The availability of more extensions on Firefox for Android could give Mozilla's browser a much-needed edge over the competition. Most of its rivals are Chromium-based, and do not support add-ons. And it could not arrive at a better time, users have been frustrated by Google's anti-ad blocker practices on YouTube. You could already bypass these issues with uBlock Origin, but if you throw in SponsorBlock into the mix, it can basically replace the YouTube app to deliver a distraction-free experience. Perhaps this is the time for Firefox to set the mobile web ablaze.
Everyone better migrate to Cromite, which has ZERO telemetry/phoning home behaviour unlike Mozilla Firefox. Also it can disable JavaScript and has functionality like Adblock Plus and UserScript.
Why bother with Fatfox which is so bloated with telemetry which is baked in deeply?
Because not everyone wants to use Chrom* stuff, with or without patches. In Firefox telemetry is easily disabled via config anyway, it’s much easier to harden and doesn’t have a long history of critical security vulnerabilities unlike Chrome. In short, Cromite has its uses as an alternative browser but Firefox is eons better. So long, Google fanboy!
Only Mull Browser, which is based on the Firefox.
The purest browser ever.
I’m with you. Who needs default telemetry software when we have Mull and IceRaven?
Good! And I hope someday Mozilla will let us import/export bookmarks to filesystem without sync/cloud/whatever: https://bugzilla.mozilla.org/show_bug.cgi?id=1806482
It will be interesting to see how many extensions of the userscript category are included. Meaning, Violentmonkey, Tampermonkey, Greasemonkey, etc. because IMHO if it won’t change much otherwise.
Too late, most of us already moved on to other browsers. Firefox these days is one step forward, ten behind. And google bullying them with chrome policies and slowdowns while keeping them on a leash made out of anticompetitive insurance cash doesn’t help either.

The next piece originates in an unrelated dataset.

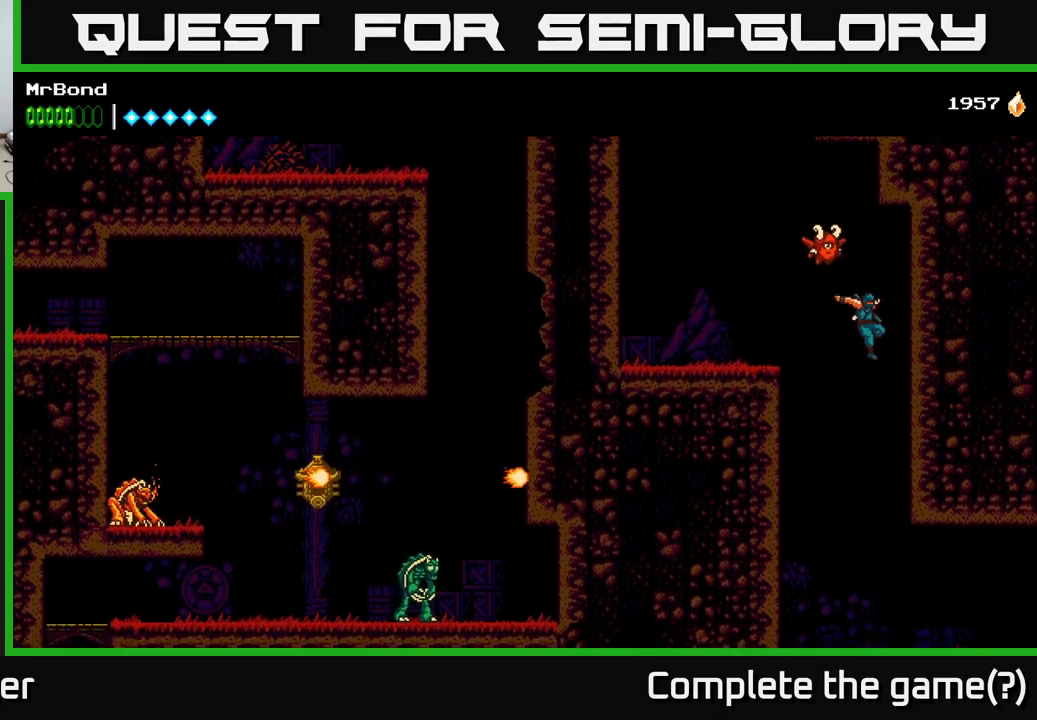
{"buttons": ["DPAD_RIGHT"], "right_stick": "center", "events": [[233, "DPAD_RIGHT", "down"]]}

I use firefox exclusively and never got the slow-down bug, and regarding “10 steps behind”: I’d actually prefer a browser that doesn’t change a dozen things every update, does it still render web pages? Does it use RAM well? That’s my biggest criteria, lol, Firefox doing alright in these regards.

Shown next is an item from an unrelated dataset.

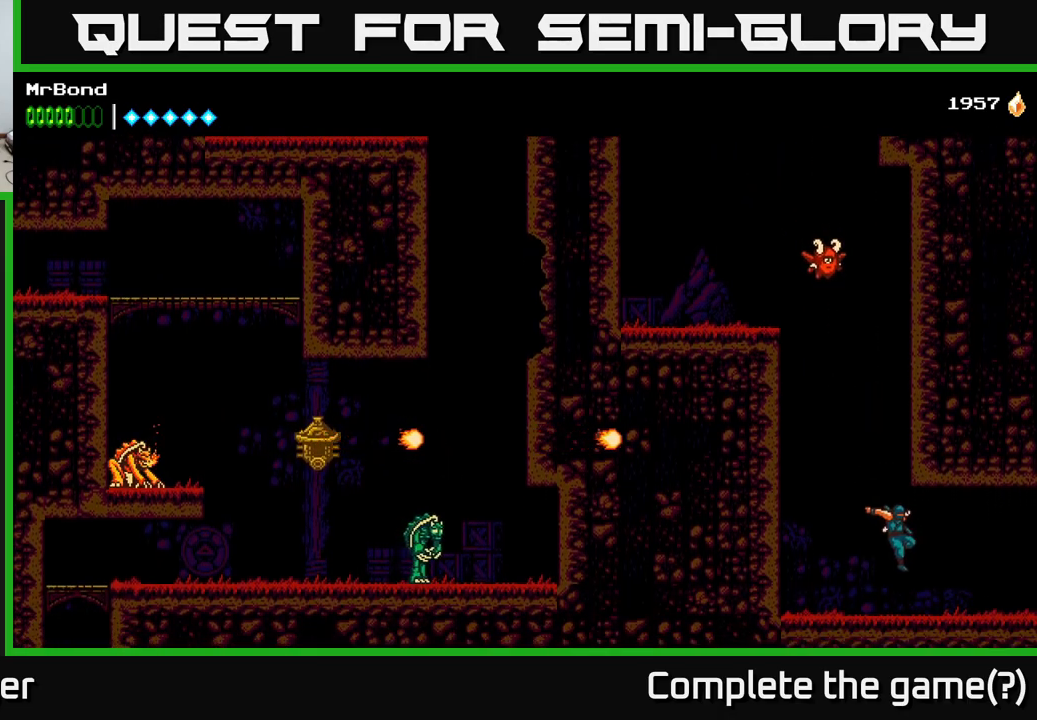
{"buttons": ["DPAD_RIGHT"], "right_stick": "center", "events": []}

Sounds like someone is just crapping on firefox for the sake of crapping on firefox
Brave, vivaldi, edge and even opera feel better to me than firefox in all platforms. And now that we have the superlight DDG browser on windows too I would never main Firefox for heavy browsing.
I guess it still has a spot to handle more personal and sensitive data compared to other browsers and I just noticed Brave is missing the pop-out video feature that I recently started using heavily for multitasking. But other than that, it really is losing the race in terms of speed and features.
I really hoped Firefox remained great but since they had that fubar with the extensions on version 90 or so its been downhill for me personally, the iOS\ipad one suffers greatly from relying so much on extensions.
I don’t do phone browsers, but do any other browsers have something like this? Genuinely curious, seems like this is a cool thing?
Iceraven is a Firefox mobile fork minus their crappy tracking and telemetry, it already supports more extensions than mobile Firefox. And in Chrome land, Kiwi Browser for Android supports extensions.